Ayaan Hirsi Ali's short film Submission, which is the word "Islam" translated into English, features one actress portraying four Muslim women wearing transparent veils with verses from the Koran projected onto their naked bodies. Theo Van Gogh, the film's director, was murdered by Mohammed Bouyeri, who shot, stabbed, and nearly decapitated him on a Dutch street in the middle of the day. It was clear from the letter Bouyeri left staked in Van Gogh's chest, a death threat against Hirsi Ali, that it was Van Gogh's role in making the film that led to Bouyeri's rampage.
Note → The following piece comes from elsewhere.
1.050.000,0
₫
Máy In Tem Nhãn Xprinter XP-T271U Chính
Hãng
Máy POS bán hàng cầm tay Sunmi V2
One could potentially view Van Gogh in his role as the film's director as a defender of women, a crusader taking up the mantle against a religion and culture that propagates violence against women. But when we take a look at Van Gogh's memorial party, which he himself had meticulously planned during a flight to New York--he was deathly afraid of flying and thought he may perish during the flight--we see a man who participated fully in his own kind of gender discrimination. Of Van Gogh's memorial party, Buruma (2006) writes, "There was a rock band and there were cabaret acts. Pretty cigarette girls in miniskirts plied their wares, as in a prewar movie theater. Female guests wore strings of pearls and twinsets, a style that Theo had found a turn-on" (p. 9). Cigarette girls were common in the 1920's until the post-WWII era. The most common uniform was a low-cut, cleavage-revealing top matched with a short skirt. Depending on the venue, skirt length varied from just above the knee to just below the buttocks. According to Tenney (2014), the cigarette girl's job was not just selling tobacco: "Most customers were paying as much for her company as they were for her wares." Thus, the cigarette girl was a sort of prostitute. A 'twinset' is a matching sweater and cardigan set, like the ones popular in the 50's and early 60's. Most media depictions of the "little woman" and the "model wife," whether a magazine ad or a TV show--picture June Cleaver in  the sitcom Leave it to Beaver--featured the wife/mother wearing a pearl necklace and a twinset. 

So in Theo Van Gogh, we have a man, murdered for his derring-do in shedding light on the oppressive and discriminatory practices against women in Islam, who is simultaneously "turned on" by living images of young women who prostituted themselves for cigarette sales and those who represented an era when women were little more than house servants. This is one of the most glaring examples of competing views of gender in the book.